____ RECORDED DATA

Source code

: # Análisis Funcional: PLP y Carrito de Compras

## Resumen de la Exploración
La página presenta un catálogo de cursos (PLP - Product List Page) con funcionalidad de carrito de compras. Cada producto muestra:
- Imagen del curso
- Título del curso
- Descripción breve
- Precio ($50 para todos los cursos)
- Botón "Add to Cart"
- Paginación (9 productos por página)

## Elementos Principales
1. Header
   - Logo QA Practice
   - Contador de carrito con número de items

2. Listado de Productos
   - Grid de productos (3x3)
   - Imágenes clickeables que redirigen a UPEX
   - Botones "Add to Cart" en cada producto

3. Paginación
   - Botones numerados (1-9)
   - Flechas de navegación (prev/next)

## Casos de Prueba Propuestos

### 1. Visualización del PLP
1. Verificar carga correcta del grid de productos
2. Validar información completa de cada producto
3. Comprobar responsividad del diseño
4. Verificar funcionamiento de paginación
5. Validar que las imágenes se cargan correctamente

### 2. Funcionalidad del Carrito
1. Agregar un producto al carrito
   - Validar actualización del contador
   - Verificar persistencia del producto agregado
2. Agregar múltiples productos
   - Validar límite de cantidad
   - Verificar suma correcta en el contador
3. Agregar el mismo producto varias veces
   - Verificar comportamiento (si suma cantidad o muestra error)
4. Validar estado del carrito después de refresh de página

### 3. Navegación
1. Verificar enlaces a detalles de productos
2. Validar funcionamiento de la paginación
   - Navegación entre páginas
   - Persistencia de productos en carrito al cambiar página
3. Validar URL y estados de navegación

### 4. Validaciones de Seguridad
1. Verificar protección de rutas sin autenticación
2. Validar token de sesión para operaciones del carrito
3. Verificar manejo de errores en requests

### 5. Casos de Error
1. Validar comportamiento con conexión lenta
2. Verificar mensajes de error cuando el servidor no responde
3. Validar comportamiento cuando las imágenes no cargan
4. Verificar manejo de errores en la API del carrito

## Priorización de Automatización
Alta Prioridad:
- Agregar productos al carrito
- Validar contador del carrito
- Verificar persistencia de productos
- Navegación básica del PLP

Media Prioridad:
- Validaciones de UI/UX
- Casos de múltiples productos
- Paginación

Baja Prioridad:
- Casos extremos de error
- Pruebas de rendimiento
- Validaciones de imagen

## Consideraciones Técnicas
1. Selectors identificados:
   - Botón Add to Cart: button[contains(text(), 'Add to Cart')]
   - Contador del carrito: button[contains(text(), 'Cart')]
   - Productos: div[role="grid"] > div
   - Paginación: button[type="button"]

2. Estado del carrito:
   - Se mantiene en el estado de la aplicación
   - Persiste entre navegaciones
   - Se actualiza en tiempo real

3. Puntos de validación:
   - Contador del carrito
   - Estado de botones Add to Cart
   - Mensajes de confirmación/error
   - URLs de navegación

________
____ RECORDED DATA

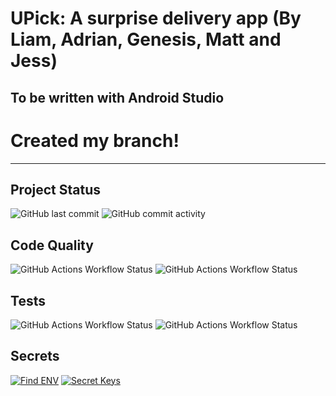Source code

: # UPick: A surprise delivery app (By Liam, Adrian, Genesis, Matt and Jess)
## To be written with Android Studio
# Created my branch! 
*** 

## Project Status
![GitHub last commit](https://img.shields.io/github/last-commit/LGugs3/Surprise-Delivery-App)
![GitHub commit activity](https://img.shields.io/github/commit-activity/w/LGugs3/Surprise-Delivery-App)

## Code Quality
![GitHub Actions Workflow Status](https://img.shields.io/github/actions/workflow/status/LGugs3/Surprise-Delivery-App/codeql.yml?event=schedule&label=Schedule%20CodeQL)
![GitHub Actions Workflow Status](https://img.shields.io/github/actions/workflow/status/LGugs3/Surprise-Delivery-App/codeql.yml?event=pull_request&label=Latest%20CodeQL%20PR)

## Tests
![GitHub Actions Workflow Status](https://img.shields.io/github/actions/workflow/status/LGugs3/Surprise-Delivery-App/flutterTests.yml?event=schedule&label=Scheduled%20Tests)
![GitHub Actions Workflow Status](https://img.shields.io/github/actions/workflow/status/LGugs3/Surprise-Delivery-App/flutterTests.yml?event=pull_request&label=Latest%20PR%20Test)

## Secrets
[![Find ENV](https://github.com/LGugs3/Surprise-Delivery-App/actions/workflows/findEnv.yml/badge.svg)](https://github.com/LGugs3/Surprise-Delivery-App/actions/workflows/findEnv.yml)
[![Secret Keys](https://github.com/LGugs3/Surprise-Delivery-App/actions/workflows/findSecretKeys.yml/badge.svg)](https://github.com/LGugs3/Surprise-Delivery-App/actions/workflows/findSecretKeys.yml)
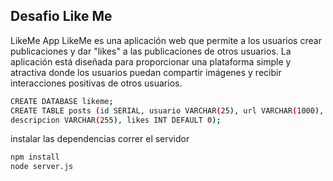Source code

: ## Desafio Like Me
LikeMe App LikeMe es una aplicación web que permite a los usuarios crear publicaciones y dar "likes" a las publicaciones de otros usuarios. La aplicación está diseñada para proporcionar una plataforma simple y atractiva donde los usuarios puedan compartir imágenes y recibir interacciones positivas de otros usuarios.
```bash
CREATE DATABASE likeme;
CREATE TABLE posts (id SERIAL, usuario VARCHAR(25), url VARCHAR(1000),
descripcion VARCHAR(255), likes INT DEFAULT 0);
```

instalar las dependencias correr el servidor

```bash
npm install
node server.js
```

________

#### TASK DESCRIPTION:
The range runs from the line above containing "## Resumen de la Exploración" to the line containing "- Validar límite de cantidad", inclusive. Restate those lines word for word and no others.

#### EXERCISE RESPONSE:
## Resumen de la Exploración
La página presenta un catálogo de cursos (PLP - Product List Page) con funcionalidad de carrito de compras. Cada producto muestra:
- Imagen del curso
- Título del curso
- Descripción breve
- Precio ($50 para todos los cursos)
- Botón "Add to Cart"
- Paginación (9 productos por página)

## Elementos Principales
1. Header
   - Logo QA Practice
   - Contador de carrito con número de items

2. Listado de Productos
   - Grid de productos (3x3)
   - Imágenes clickeables que redirigen a UPEX
   - Botones "Add to Cart" en cada producto

3. Paginación
   - Botones numerados (1-9)
   - Flechas de navegación (prev/next)

## Casos de Prueba Propuestos

### 1. Visualización del PLP
1. Verificar carga correcta del grid de productos
2. Validar información completa de cada producto
3. Comprobar responsividad del diseño
4. Verificar funcionamiento de paginación
5. Validar que las imágenes se cargan correctamente

### 2. Funcionalidad del Carrito
1. Agregar un producto al carrito
   - Validar actualización del contador
   - Verificar persistencia del producto agregado
2. Agregar múltiples productos
   - Validar límite de cantidad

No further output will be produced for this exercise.